I walked over to Rose and took her coat from her, laying it across the counter by the cash register. “This is not a case, Rose,” I warned. “This is a job for the police.”

She nodded at once. “Oh, of course, dear,” she said.

I didn’t believe her for a moment.

Chapter 5

We heard very little about the investigation into Lily’s death for the rest of the week. Both Michelle and Nick came by separately to ask Avery and me a few more questions, but they were both tight-lipped about what they’d discovered so far. It was Nick’s job, as an investigator for the medical examiner’s office, to figure out how and why Lily had died, and Michelle’s to investigate if it turned out a crime had been committed. The fact that no one had said immediately that her death was an accident made me wonder if my suspicions were right.

Rose seemed to be staying out of things.
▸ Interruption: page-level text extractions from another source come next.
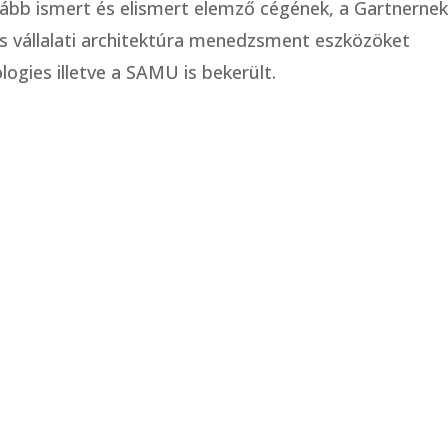
ább ismert és elismert elemző cégének, a Gartnernek
es vállalati architektúra menedzsment eszközöket
ogies illetve a SAMU is bekerült.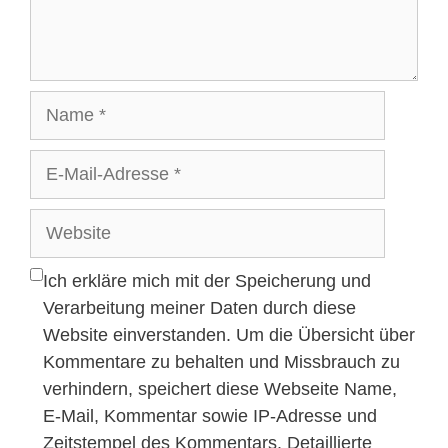
Name
E-
Mail-
Adresse
Website
Ich erkläre mich mit der Speicherung und
Verarbeitung meiner Daten durch diese
Website einverstanden. Um die Übersicht über
Kommentare zu behalten und Missbrauch zu
verhindern, speichert diese Webseite Name,
E-Mail, Kommentar sowie IP-Adresse und
Zeitstempel des Kommentars. Detaillierte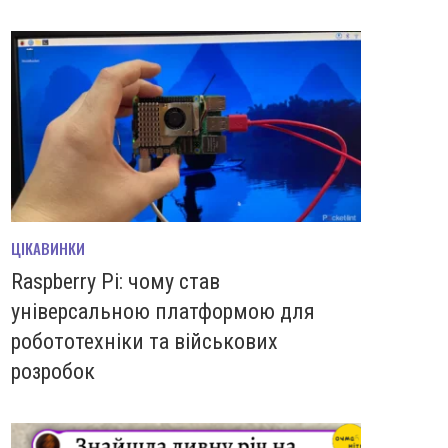
ЦІКАВИНКИ
Raspberry Pi: чому став
універсальною платформою для
робототехніки та військових
розробок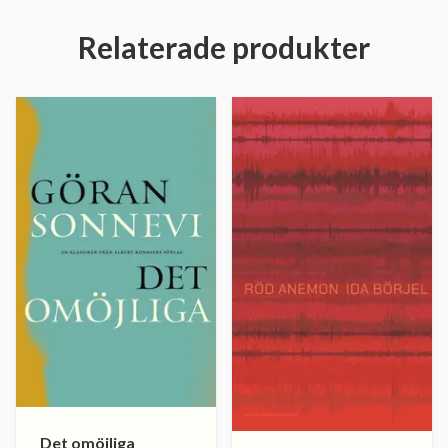
Relaterade produkter
Det omöjliga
She didn’t try to wheedle information out of me with cookies and hot chocolate. She didn’t try to eavesdrop when Michelle came by with her follow-up questions. She seemed to be doing exactly what I’d asked her to do. Which told me she was up to something.

Cleveland, one of the trash pickers I regularly bought from, came by on Friday with a battered old dining room hutch in the back of his truck. Most of the faux walnut finish was worn off. There were watermarks on the exposed wood and more than a few scrapes and gouges.